EXERCISE BRIEF: In the listing, some lines may hold the string "Музея"; report how many do, as a bare number.

———

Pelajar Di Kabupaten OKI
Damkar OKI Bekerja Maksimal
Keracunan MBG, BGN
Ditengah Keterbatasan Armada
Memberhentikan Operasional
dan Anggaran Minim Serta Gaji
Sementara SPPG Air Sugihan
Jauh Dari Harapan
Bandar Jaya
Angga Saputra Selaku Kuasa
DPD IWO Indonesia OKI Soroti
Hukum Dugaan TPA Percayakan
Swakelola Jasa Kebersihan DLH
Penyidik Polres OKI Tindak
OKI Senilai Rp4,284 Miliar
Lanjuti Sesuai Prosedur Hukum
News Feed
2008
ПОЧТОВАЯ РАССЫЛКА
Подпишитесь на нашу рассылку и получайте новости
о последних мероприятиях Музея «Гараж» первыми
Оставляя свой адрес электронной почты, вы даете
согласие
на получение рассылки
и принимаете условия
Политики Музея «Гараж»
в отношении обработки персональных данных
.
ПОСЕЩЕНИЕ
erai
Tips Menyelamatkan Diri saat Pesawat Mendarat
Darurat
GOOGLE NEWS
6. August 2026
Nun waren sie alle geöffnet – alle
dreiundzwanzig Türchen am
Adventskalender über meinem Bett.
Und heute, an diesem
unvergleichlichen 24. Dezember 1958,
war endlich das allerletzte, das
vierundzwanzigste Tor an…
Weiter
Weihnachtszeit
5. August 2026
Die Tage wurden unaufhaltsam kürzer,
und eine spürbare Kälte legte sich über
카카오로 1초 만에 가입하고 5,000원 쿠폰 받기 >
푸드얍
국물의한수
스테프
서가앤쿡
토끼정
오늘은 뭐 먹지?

———

PROBLEM SOLUTION: 2